One of Ohio's liveliest annual meetings this year could be the one planned by Huntington Bancshares, Inc., scheduled this month in Columbus. Five family trusts and individual investors from five states holding a total of 4.2 million shares pushed a ballot proposal calling on directors to hire an investment-banking firm to sell the bank holding company or merge it into another bank.

The proposal, outlined in the firm's proxy statement, says that “existing management appears unable to generate consistent sustainable earnings or revenue momentum,” and it complains of special accounting charges and “excessive employee turnover.”

In the proxy, Huntington's management urged shareholders to vote against the proposal, noting that Thomas Hoaglin, the new president and CEO, “is a seasoned banking executive with a proven track record.” Huntington also sent letters to its employee shareholders pointing out that the dissident shareholders represent only 1.7 percent of Huntington's 261 million shares, and it asked the employees to “thoughtfully consider” the issue before voting.

At National City Corp.'s annual meeting this month in Cleveland, a stockholder who owns 384 shares plans a proposal urging directors to “either sell or seek a merger of National City Corp. with another financial institution with a proven record of accomplishments.” In the proxy, the unnamed shareholder noted: “I am more than displeased with the steady deterioration of the market value of my holdings.”

Management's response was that “National City periodically retains investment bankers and other third-party advisers to make presentations to the board of directors concerning strategies for maximizing long-term shareholder value.”

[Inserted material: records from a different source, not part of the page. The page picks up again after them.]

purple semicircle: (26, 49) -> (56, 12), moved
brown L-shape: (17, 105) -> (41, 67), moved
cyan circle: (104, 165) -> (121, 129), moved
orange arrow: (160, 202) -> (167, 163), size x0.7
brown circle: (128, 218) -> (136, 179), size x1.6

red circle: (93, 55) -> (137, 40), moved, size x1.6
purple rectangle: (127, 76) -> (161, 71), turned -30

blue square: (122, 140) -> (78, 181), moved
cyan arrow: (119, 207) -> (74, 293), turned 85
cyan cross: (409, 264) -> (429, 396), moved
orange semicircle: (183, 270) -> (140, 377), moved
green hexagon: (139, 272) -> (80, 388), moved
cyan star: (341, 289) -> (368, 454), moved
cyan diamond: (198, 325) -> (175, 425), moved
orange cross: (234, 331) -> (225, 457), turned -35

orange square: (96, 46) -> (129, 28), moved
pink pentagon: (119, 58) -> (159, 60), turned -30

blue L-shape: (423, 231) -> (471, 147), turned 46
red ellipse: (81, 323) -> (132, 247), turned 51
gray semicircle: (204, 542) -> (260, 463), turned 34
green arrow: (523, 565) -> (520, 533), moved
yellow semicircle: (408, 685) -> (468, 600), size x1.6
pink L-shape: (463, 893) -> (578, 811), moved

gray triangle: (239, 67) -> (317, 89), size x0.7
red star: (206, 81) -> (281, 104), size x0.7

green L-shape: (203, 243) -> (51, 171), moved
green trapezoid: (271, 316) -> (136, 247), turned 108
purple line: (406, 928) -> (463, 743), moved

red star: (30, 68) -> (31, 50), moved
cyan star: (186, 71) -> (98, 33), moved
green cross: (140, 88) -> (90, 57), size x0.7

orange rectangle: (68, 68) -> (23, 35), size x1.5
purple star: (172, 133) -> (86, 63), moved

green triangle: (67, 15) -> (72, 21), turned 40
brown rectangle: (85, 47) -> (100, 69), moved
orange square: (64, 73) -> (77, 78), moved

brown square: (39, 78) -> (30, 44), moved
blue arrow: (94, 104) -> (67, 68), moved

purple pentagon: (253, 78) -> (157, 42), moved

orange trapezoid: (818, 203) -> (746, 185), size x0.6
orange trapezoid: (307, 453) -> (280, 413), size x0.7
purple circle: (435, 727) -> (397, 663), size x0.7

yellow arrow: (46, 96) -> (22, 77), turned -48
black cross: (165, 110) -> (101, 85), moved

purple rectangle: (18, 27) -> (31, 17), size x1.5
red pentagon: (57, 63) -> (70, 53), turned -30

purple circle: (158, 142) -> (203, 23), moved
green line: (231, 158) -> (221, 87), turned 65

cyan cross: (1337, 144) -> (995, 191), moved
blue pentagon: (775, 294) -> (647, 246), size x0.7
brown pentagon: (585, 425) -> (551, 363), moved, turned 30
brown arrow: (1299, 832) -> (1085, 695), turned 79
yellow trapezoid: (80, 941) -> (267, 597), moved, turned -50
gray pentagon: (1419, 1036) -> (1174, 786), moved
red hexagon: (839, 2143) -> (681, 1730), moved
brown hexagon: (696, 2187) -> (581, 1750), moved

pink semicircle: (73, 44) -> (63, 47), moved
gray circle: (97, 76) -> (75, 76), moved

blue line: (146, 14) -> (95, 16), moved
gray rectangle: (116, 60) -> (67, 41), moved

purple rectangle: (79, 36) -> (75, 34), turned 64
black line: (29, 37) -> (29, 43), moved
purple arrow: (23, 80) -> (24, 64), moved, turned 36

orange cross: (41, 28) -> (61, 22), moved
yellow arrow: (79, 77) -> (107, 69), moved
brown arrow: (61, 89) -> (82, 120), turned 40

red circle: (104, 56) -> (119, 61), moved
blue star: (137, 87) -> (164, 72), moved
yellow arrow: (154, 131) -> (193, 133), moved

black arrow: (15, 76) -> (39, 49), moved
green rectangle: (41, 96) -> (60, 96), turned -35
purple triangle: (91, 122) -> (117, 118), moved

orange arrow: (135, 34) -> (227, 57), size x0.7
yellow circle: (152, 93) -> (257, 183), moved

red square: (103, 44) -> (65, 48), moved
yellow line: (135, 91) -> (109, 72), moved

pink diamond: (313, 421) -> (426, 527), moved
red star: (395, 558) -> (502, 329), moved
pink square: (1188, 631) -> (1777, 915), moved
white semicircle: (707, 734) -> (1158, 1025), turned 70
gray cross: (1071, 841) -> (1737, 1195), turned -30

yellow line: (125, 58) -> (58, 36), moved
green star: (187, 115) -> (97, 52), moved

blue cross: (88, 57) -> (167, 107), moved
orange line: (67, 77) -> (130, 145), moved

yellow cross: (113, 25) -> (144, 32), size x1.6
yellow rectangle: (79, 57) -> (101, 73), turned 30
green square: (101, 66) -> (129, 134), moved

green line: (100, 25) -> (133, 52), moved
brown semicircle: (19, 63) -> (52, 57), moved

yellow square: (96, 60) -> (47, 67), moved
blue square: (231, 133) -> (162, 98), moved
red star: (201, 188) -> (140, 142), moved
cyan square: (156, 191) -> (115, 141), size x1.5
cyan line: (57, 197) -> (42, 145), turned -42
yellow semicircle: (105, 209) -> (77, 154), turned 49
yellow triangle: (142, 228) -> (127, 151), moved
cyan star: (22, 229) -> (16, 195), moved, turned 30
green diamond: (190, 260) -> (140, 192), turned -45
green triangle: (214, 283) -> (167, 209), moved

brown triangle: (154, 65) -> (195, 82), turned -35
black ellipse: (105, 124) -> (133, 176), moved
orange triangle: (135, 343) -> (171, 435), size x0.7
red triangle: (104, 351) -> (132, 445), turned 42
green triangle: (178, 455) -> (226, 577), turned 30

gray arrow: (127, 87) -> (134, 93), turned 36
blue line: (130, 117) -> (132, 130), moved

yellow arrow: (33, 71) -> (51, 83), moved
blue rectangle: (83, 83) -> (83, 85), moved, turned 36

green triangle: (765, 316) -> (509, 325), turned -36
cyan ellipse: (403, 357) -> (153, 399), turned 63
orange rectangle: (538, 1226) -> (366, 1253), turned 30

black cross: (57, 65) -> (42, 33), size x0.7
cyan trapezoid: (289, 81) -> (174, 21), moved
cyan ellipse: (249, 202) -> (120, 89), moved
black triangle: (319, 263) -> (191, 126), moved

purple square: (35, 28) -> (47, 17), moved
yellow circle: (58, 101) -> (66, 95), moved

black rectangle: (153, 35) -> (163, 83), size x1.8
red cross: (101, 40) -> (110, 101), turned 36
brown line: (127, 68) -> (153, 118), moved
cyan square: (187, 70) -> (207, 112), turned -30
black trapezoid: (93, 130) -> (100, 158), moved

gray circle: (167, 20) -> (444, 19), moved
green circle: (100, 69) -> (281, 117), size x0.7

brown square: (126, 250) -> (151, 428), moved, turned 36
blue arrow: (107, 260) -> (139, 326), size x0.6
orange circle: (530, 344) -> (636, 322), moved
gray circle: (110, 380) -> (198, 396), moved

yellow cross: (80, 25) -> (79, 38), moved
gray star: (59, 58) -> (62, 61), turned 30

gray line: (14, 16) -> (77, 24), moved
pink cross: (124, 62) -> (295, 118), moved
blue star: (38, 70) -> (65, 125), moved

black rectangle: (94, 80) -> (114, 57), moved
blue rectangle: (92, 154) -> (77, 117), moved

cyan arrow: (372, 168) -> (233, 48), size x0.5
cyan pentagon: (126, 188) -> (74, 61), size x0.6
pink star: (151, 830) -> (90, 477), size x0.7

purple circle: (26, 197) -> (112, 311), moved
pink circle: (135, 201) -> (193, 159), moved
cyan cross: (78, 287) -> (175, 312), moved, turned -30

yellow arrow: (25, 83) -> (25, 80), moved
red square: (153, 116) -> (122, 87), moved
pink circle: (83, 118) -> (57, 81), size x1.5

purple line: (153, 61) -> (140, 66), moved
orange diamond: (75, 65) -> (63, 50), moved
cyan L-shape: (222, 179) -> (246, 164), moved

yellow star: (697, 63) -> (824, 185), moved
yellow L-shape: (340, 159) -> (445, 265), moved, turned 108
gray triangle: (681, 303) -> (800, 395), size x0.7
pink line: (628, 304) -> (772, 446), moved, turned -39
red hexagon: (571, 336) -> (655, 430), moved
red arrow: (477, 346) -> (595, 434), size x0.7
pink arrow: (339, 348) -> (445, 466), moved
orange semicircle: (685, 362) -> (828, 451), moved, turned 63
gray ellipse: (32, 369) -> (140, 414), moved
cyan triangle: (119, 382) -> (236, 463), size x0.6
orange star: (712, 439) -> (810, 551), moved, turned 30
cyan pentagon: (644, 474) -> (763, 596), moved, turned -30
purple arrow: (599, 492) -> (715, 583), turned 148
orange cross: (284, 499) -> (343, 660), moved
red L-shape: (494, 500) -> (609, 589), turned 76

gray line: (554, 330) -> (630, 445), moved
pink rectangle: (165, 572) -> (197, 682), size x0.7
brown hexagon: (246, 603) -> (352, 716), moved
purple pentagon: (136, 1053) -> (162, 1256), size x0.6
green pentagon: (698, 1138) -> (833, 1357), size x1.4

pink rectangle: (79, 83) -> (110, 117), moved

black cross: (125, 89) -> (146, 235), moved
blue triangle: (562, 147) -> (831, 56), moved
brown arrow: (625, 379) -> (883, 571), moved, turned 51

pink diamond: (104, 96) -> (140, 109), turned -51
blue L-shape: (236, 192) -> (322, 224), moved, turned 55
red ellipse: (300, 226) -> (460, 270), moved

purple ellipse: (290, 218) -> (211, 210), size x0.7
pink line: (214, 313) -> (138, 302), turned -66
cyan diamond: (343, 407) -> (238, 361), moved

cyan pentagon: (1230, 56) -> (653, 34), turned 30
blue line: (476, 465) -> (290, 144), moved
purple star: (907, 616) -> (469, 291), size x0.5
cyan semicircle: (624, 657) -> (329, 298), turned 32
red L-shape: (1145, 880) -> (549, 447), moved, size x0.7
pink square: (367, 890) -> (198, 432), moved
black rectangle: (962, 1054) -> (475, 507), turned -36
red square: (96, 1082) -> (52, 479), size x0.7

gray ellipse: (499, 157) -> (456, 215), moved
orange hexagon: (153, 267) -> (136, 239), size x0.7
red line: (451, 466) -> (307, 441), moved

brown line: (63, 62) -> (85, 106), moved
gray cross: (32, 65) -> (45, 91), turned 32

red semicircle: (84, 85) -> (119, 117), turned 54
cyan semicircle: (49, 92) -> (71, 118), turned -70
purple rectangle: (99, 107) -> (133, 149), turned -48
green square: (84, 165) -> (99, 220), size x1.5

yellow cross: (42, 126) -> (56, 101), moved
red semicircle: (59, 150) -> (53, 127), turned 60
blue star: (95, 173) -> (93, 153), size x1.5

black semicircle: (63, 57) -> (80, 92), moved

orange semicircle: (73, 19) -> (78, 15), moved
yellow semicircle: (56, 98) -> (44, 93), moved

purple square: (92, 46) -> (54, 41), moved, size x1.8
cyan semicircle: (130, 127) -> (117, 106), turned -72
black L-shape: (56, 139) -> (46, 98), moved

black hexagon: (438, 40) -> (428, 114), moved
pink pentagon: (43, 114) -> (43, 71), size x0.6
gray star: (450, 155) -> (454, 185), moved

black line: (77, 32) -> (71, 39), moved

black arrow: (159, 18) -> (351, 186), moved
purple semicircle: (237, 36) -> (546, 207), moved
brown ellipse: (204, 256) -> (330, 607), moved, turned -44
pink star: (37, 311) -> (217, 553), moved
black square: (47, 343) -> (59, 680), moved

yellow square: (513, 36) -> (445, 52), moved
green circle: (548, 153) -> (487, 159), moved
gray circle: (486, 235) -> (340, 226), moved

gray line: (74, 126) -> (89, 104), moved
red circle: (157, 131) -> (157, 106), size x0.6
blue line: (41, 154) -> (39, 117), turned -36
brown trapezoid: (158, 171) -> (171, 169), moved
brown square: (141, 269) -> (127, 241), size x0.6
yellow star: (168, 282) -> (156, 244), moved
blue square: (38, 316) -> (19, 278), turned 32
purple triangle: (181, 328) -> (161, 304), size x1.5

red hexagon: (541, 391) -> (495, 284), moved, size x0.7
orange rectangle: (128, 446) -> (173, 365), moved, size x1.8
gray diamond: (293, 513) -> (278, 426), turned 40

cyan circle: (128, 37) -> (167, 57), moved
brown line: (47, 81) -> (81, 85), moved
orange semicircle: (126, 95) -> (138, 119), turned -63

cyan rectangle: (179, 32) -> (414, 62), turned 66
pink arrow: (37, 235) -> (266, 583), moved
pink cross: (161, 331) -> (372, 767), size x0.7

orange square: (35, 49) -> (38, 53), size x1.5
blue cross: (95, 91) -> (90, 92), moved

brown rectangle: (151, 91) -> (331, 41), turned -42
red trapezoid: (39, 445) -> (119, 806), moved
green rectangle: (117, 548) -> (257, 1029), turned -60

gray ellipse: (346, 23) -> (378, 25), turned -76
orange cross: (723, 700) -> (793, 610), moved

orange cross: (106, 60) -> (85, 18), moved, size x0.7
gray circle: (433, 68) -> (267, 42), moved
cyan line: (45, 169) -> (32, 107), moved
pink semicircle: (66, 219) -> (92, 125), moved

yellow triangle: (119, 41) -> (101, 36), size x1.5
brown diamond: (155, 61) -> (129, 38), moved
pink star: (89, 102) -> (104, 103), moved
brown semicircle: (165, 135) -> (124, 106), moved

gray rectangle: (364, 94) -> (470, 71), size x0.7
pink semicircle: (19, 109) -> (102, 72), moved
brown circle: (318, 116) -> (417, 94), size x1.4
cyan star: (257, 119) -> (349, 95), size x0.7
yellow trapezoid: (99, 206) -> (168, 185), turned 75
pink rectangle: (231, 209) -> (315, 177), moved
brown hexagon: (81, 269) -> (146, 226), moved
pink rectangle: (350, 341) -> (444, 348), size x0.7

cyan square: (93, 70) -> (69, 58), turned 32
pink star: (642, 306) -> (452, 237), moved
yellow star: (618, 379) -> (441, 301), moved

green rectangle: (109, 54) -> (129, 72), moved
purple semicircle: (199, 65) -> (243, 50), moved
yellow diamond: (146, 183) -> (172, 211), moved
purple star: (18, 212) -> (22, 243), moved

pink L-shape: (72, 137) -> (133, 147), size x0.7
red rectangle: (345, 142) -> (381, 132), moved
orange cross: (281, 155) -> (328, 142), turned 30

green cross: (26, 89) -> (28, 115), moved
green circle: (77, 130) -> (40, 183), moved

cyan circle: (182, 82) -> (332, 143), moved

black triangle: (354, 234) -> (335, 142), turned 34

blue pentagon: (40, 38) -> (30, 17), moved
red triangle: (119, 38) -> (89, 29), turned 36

A Colorado stockholder who owns 20,080 shares in KeyCorp asked shareholders at next month's meeting to vote for annual election of all directors rather than three-year staggered terms. In his proposal, he noted that 53 percent of Key's shareholders voted for the proposal last year, but the board “failed to recognize this mandate from its owners.”

Key's management urged shareholders to vote against the proposal, saying that the company needs long-term strategic planning and that electing directors by “classes” is a common practice that has been adopted by many companies, including 19 of 25 major regional banks and 63 percent of the firms making up the Standard & Poor's 500.

An area company facing that same issue is Cooper Tire & Rubber Co., whose annual meeting is in Findlay next month. A ballot proposal urges the board to replace three-year terms with annual elections for all directors. The proposal notes that a similar resolution passed two years ago but was not acted on.

However, Cooper responded in the proxy statement that more than 80 percent of shareholders approved the firm's bylaws that call for staggered board elections and that “a classified board will deter attempts to acquire control of the company.”

Dana Corp.'s shareholders will vote on the CERES principles, named for the Coalition for Environmentally Responsible Economies and aimed at energy conservation and environmental restoration.

“This is one of those things that come up every year,” said Gary Corrigan, Dana's director of corporate communication, adding that the measure is likely to receive only a small percentage of shareholder votes.

Many of Dana's shareholders will vote by phone rather than attempting to go to the lightly attended meeting in Richmond. Some other area firms also allow their shareholders to vote via Internet as well as the telephone. Among them: Owens-Illinois, Inc.; Cooper Tire; La-Z-Boy, Inc.; and First Defiance Financial Corp.

The accounting firm of Ernst & Young predicts in its recently published 68-page booklet Subjects of Interest to Shareholders that “shareholders are bound to ask about the company's current Internet presence and e-commerce plans for the future.”

Steve Staelin, managing partner in Ernst & Young's Toledo office, agreed. “I continue to believe that e-commerce is a major issue,” he said.